### WORK INSTRUCTION A
Answer these questions from the text on overactive bladder in children, one per line:
(i) What does the pressure-flow study plot?
(ii) How often is voiding recommended while the child is awake?
(iii) Which two drugs are the typical choices for prophylaxis in children with recurrent UTIs?
### WORK INSTRUCTION B
Carry on the text on overactive bladder in children, picking up after its final sentence.

Pressure-flow studies

Pressure-flow studies may be obtained during the voiding phase of the urodynamic study. The pressure-flow study involves the plotting of the bladder pressure against the flow rate. This study may be useful when urinary obstruction is suspected.

Videourodynamic studies

Videourodynamic studies are urodynamic studies performed with fluoroscopic assistance. The addition of fluoroscopy allows for the detection of vesicoureteral reflux, a spinning-top urethra (often seen in girls with dysfunctional voiding), and other anatomic abnormalities.



Approach Considerations

Initial management of overactive bladder (OAB) involves a behavioral and cognitive approach. The child and caregiver must be educated on normal bladder and sphincter function. Dietary changes are helpful in some children, particularly those who drink caffeinated or acidic fluids and those with increased fluid intake.

Pharmacologic treatment is initiated if behavioral therapy fails or symptoms are severe. Surgical treatment may be considered if behavioral therapy and pharmacologic therapy fail.

As with adults, older children often institute various coping strategies, including defensive voiding, toilet mapping, and restriction of fluid intake. Thus, the management of OAB must consider not only the detrusor overactivity but also the responses to it.[25] The volume and types of fluids should be assessed and modifications made to encourage normal fluid intake as well as avoidance of potential bladder irritants and diuretics such as caffeine.

Constipation, if present, must be treated. Studies demonstrate improvement in OAB symptoms simply by treating constipation, if present, even without OAB therapy.[26, 27]

Urinary tract infections (UTIs) should be treated and, depending on the child’s age and whether the UTIs have been febrile or nonfebrile, investigated further with renal ultrasonography and voiding cystourethrography (VCUG). In children with recurrent UTIs, antibiotic prophylaxis may be helpful in decreasing the number of infections while voiding and bowel habits are being managed. Nitrofurantoin or trimethoprim-sulfamethoxazole, at one third to one half of the normal treatment dose administered once per day, is the typical choice for prophylaxis.

Behavioral Therapy

Voiding regimens are instituted in all children with OAB. Voiding is recommended every 2-3 hours while the child is awake. This often requires assistance from teachers to ensure that the child is complying with a voiding regimen at school.

In children who do not empty their bladder completely (increased postvoid residual volume), the practitioner should institute a double voiding regimen, whereby the child voids and then waits a minute or two and tries to void again, to improve bladder emptying.

### SUPPLIED ENTRIES
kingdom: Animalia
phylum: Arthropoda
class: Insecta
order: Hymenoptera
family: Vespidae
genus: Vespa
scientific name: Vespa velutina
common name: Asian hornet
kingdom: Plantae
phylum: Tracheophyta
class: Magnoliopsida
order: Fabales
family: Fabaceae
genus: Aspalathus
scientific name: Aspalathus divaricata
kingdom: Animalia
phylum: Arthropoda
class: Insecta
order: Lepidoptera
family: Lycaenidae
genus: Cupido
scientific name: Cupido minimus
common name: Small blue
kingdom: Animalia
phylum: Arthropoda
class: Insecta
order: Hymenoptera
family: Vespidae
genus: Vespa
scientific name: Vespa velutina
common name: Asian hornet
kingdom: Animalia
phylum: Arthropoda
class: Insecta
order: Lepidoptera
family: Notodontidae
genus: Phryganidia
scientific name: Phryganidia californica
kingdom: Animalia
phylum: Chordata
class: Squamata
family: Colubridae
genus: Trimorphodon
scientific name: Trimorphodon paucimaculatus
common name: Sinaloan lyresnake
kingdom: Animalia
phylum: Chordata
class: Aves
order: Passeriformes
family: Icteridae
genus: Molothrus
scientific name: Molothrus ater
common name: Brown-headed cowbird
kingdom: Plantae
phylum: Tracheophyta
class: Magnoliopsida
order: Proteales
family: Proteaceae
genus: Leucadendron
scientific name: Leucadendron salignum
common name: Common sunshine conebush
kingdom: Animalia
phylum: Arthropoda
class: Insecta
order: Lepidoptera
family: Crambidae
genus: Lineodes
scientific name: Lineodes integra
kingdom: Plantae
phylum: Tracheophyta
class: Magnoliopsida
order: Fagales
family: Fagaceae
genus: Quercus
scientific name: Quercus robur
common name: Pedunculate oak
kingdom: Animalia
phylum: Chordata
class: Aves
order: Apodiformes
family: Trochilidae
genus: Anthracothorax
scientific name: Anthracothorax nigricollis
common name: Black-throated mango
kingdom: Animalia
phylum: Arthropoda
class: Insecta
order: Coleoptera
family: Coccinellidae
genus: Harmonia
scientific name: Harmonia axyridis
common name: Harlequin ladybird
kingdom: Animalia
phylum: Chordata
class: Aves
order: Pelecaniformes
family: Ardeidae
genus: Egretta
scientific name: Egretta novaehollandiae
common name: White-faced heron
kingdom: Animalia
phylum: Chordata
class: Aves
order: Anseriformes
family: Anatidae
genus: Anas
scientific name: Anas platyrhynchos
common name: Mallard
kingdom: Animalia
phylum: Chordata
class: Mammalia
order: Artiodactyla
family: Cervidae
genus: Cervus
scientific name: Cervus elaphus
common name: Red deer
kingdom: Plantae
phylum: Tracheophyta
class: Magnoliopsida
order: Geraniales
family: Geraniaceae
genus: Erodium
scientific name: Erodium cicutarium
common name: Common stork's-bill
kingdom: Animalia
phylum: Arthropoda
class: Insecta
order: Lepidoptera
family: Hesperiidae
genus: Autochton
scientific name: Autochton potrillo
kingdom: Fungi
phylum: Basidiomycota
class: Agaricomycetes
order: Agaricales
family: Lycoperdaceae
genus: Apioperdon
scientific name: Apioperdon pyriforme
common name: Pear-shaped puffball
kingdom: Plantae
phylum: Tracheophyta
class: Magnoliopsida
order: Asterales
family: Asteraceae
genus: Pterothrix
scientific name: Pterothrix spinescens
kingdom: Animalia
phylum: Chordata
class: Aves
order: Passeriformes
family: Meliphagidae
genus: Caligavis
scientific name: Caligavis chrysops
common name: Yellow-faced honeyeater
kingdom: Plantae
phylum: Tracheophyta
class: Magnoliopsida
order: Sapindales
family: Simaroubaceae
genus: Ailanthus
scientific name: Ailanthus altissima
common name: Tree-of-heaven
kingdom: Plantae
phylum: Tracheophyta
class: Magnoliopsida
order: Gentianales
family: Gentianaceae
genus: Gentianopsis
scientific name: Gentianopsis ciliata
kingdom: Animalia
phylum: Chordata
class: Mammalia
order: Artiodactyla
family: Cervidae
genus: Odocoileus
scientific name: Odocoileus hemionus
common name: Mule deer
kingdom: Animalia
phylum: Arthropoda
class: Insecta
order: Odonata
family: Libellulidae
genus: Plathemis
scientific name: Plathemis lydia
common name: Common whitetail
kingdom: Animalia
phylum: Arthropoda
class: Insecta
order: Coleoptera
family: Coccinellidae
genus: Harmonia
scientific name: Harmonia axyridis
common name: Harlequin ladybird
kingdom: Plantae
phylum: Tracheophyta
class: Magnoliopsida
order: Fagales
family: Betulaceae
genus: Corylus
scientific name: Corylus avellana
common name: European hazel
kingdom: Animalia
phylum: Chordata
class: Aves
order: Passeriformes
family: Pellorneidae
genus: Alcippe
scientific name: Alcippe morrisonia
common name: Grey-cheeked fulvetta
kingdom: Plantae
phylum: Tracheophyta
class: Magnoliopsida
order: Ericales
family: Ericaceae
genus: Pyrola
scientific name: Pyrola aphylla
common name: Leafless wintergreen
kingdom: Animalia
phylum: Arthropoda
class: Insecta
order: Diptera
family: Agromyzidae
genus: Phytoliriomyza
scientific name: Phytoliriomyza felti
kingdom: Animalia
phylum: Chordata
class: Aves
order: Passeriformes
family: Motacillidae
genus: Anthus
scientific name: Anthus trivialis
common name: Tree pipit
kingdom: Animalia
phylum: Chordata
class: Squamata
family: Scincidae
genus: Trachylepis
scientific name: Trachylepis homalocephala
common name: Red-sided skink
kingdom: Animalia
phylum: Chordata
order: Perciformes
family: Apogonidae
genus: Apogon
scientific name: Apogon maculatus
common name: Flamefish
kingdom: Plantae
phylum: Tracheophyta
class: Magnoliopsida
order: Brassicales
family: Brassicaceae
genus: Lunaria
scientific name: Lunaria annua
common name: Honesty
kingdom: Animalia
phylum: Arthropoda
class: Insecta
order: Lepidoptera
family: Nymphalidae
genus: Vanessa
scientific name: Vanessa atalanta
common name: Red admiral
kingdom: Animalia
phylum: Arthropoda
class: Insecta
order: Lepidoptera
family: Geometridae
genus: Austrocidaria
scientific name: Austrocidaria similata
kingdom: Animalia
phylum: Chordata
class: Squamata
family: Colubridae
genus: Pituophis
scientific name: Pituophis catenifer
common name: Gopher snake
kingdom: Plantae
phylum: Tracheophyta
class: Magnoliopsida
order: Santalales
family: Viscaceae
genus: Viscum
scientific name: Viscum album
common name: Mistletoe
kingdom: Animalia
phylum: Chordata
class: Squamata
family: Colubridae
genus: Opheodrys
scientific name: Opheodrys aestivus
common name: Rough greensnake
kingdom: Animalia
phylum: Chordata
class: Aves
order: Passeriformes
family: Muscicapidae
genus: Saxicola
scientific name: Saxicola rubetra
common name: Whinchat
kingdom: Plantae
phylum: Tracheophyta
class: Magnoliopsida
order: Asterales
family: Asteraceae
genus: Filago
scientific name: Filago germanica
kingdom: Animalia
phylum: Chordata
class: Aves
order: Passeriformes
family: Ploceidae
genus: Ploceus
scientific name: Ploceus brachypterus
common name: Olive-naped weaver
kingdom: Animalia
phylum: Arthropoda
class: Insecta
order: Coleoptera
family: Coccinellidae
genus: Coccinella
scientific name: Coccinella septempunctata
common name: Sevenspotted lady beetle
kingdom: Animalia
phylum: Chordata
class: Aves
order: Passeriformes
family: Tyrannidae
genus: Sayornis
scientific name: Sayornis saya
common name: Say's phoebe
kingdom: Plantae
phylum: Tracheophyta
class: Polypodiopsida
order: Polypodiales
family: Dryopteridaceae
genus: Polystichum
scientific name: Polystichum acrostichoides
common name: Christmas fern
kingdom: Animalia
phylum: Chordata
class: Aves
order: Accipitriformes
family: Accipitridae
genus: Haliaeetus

### EXERCISE ANSWER A
(i) Bladder pressure against flow rate.
(ii) Every 2-3 hours.
(iii) Nitrofurantoin or trimethoprim-sulfamethoxazole.

### EXERCISE ANSWER B
Biofeedback-assisted therapy

In children who fail to improve with such voiding regimens, biofeedback-assisted therapy and pharmacologic therapy are the next treatment options.

Biofeedback is a technique in which physiologic activity is monitored, amplified, and conveyed to the patient as a visual or acoustic signal, providing the patient information about unconscious physiologic processes. It has been used for both filling-phase (detrusor overactivity) and voiding-phase (voiding dysfunction) abnormalities.

Biofeedback can help children identify and suppress involuntary detrusor contractions, as well as identify and relax their pelvic floor muscles. The limitation of biofeedback in the management of detrusor overactivity is the need for the placement of a catheter and the potential need for multiple sessions.

In children with associated pelvic floor dysfunction, biofeedback may be performed via the use of a uroflow with electromyography (EMG). The EMG activity can be identified on the monitor and followed as the child first locates and then learns to relax his or her pelvic floor muscles.

Few studies have evaluated urodynamic-based biofeedback in children with detrusor overactivity. The small numbers of patients and the variability in study design limit the value in drawing conclusions.

Kjolseth et al performed cystometrography-assisted biofeedback in 15 children aged 6-12 years with idiopathic detrusor overactivity. The children received 1-2 inpatient sessions, and follow-up sessions were determined by the severity of the child’s symptoms and the ease of learning for the child. A pronounced improvement was noted in 60% of children, and some improvement was noted in 13% of them. The children were monitored for up to 2 years after the end of therapy, and, in all children but one, the beneficial effects were maintained.[28]

Medical Care

If behavioral therapy fails or the child has severe symptoms, pharmacologic therapy is instituted. Although pharmacologic therapy is one of the mainstays in the treatment of adult OAB and the management of neurogenic detrusor overactivity, its role in the treatment of idiopathic OAB in children is less well defined.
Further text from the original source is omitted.